Adly Mansour spent the bulk of his career as a jurist, navigating Egypt's complex legal system with a low-profile dedication that made him an unexpected choice for the nation's highest office. His ascent was not born of political ambition but of circumstance; in 2013, following mass protests and a military intervention that ousted President Mohamed Morsi, the senior judge was plucked from his post as head of the Supreme Constitutional Court to serve as interim president. For nearly a year, Mansour presided over a deeply divided nation, tasked with overseeing a controversial roadmap that included drafting a new constitution and preparing for fresh elections. His tenure was defined by an attempt to project judicial stability amid intense polarization, though critics viewed him as a figurehead for the military's authority. After handing power to the newly elected Abdel Fattah el-Sisi, Mansour returned to the judiciary, his brief presidency a pivotal, if ambiguous, chapter in Egypt's post-revolution history.
1928–1945
Born between the Depression and the end of WWII. Too young to fight, old enough to remember. They became the conformist middle managers of the 1950s — and the civil rights leaders who quietly dismantled Jim Crow.
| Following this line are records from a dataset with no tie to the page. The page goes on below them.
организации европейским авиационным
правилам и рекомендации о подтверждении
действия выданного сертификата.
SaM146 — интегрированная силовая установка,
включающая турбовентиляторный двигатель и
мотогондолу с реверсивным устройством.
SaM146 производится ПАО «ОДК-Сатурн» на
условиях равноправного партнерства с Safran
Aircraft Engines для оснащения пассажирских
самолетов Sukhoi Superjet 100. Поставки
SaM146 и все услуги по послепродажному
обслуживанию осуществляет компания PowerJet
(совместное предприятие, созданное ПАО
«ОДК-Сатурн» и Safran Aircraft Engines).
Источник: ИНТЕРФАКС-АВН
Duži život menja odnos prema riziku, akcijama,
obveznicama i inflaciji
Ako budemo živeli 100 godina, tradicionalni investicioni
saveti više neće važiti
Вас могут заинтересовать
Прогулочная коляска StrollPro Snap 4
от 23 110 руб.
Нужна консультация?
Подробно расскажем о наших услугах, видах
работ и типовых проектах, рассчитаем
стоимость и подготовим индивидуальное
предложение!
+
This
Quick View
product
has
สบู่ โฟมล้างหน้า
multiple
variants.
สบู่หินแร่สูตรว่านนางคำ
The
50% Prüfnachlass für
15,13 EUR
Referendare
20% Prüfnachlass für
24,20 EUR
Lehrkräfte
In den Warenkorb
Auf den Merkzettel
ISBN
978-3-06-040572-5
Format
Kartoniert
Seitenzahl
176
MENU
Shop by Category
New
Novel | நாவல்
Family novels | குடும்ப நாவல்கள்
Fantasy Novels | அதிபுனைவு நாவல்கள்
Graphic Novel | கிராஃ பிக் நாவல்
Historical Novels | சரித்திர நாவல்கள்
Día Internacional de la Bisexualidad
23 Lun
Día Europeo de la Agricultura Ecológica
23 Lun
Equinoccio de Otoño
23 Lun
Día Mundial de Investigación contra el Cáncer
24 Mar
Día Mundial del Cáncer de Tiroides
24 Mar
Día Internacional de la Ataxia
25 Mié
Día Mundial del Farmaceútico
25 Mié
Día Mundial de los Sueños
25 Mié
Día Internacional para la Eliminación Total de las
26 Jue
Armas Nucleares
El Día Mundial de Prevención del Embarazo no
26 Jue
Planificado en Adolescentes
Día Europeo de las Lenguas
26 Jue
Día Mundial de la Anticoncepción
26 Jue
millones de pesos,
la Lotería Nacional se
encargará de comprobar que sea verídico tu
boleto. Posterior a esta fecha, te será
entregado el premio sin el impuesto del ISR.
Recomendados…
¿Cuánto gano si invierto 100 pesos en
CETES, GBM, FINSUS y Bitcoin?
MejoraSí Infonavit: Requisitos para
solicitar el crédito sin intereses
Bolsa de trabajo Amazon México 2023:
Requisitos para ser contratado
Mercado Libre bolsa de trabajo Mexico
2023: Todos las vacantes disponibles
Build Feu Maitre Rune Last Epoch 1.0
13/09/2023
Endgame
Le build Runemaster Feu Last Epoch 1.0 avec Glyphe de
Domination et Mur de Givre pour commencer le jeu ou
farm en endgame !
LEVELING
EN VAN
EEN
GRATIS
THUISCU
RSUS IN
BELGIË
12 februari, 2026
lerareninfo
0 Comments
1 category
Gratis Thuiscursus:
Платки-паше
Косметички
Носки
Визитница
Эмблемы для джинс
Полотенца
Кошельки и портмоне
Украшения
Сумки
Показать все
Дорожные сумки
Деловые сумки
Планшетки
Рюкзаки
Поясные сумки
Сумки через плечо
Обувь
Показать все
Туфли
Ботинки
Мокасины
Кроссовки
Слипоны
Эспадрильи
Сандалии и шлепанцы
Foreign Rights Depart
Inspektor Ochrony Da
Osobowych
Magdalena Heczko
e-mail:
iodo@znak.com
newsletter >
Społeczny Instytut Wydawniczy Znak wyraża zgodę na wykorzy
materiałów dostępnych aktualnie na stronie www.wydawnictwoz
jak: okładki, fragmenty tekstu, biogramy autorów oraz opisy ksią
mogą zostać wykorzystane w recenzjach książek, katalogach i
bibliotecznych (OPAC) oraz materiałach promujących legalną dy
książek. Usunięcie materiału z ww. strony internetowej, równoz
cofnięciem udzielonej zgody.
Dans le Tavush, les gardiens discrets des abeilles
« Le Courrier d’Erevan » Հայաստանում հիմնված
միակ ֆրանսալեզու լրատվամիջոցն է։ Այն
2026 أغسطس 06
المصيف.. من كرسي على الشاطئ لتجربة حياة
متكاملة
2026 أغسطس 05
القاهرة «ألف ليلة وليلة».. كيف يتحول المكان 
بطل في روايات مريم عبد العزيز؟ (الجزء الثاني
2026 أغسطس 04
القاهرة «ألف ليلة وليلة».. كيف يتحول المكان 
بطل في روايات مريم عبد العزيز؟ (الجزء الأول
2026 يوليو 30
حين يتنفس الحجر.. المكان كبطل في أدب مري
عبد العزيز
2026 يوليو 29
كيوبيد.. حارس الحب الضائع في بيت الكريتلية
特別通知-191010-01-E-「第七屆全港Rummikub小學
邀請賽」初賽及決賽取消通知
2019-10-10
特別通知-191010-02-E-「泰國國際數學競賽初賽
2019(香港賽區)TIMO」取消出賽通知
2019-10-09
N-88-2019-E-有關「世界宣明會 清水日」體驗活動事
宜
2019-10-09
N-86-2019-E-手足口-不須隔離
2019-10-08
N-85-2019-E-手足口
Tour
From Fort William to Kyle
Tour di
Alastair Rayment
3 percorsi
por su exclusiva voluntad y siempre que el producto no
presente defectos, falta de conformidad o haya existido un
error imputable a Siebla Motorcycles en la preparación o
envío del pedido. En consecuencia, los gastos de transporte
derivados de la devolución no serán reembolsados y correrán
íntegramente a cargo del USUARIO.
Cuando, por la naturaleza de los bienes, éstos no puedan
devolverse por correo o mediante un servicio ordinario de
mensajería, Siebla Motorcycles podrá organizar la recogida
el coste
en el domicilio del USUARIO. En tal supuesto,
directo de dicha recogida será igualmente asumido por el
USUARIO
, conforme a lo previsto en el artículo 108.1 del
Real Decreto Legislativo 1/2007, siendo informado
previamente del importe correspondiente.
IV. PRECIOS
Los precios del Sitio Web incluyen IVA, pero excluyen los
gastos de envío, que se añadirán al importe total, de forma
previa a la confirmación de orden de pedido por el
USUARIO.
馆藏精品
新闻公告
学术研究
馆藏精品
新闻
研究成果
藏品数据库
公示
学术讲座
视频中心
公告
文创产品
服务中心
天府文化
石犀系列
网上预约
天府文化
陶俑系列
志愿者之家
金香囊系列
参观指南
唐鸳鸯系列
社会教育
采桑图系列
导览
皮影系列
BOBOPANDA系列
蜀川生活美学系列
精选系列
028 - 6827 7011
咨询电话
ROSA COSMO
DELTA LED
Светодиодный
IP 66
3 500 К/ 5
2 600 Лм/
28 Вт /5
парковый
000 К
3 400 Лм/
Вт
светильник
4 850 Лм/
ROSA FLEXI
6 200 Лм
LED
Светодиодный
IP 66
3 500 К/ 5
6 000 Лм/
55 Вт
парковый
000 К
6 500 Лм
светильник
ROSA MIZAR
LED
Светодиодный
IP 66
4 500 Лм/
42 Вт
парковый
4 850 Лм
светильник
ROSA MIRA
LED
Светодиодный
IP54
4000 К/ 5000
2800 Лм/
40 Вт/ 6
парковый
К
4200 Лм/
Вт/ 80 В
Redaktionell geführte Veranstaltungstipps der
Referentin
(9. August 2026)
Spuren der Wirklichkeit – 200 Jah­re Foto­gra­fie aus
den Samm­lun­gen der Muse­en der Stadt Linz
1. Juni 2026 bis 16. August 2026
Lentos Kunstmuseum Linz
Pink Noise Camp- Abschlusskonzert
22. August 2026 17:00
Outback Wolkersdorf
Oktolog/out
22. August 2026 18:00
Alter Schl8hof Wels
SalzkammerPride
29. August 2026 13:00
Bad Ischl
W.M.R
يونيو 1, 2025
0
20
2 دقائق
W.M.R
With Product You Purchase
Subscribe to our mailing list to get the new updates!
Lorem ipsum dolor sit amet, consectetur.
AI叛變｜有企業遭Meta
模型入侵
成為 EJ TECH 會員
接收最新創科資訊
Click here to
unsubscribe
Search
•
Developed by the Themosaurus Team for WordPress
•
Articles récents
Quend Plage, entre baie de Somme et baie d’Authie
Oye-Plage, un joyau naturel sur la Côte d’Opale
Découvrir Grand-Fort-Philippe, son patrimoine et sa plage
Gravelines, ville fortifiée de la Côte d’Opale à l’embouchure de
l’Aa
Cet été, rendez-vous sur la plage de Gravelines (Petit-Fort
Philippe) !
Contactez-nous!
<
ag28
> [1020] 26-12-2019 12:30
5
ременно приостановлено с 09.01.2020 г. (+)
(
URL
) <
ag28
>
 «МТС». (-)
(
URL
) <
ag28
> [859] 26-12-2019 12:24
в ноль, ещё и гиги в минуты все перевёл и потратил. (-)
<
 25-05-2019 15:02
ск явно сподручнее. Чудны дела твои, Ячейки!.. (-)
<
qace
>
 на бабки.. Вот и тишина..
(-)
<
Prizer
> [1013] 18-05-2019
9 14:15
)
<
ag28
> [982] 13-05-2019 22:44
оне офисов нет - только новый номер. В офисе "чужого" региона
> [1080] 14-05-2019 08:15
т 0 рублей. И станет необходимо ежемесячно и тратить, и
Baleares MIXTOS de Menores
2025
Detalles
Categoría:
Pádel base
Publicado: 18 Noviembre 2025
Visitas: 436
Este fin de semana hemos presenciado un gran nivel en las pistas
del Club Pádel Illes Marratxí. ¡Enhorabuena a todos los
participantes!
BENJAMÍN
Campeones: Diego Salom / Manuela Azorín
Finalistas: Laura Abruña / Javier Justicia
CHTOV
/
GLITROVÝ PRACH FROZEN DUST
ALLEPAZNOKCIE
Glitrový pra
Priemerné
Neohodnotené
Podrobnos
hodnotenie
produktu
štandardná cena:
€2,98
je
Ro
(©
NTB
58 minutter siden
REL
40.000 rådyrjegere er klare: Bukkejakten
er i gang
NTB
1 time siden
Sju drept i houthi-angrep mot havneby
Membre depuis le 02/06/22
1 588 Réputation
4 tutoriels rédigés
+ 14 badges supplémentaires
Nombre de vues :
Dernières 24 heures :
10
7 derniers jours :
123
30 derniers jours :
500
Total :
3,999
Adly was born in 1945, placing them squarely in The Silent Generation. The events that shaped this generation — world wars, depression, and rapid industrialization — shaped the world they entered and the choices available to them.
The biggest hits of 1945
#1 Movie
The Bells of St. Mary's
Best Picture
The Lost Weekend
The world at every milestone
WWII ends; atomic bombs dropped on Hiroshima and Nagasaki
Korean War begins
NASA founded
Yuri Gagarin becomes the first human in space
JFK assassinated in Dallas; Martin Luther King's 'I Have a Dream' speech
Star Trek premieres on television
Fall of Saigon ends the Vietnam War
Live Aid concerts raise money for Ethiopian famine
Oklahoma City bombing; Windows 95 released
Hurricane Katrina devastates New Orleans; YouTube launches
Paris climate agreement; same-sex marriage legalized in the US
AI agents go mainstream
He is the only Egyptian president born in Cairo's historic Gamaleya district.
Mansour studied law at Cairo University and later at the National Institute of Judicial Studies.
His interim presidency received public support from both the Grand Imam of al-Azhar and the Coptic Pope.
Before his judicial career, he served as a military prosecutor in the Egyptian Air Force.
“My duty is to the constitution and the law, not to any man or party.”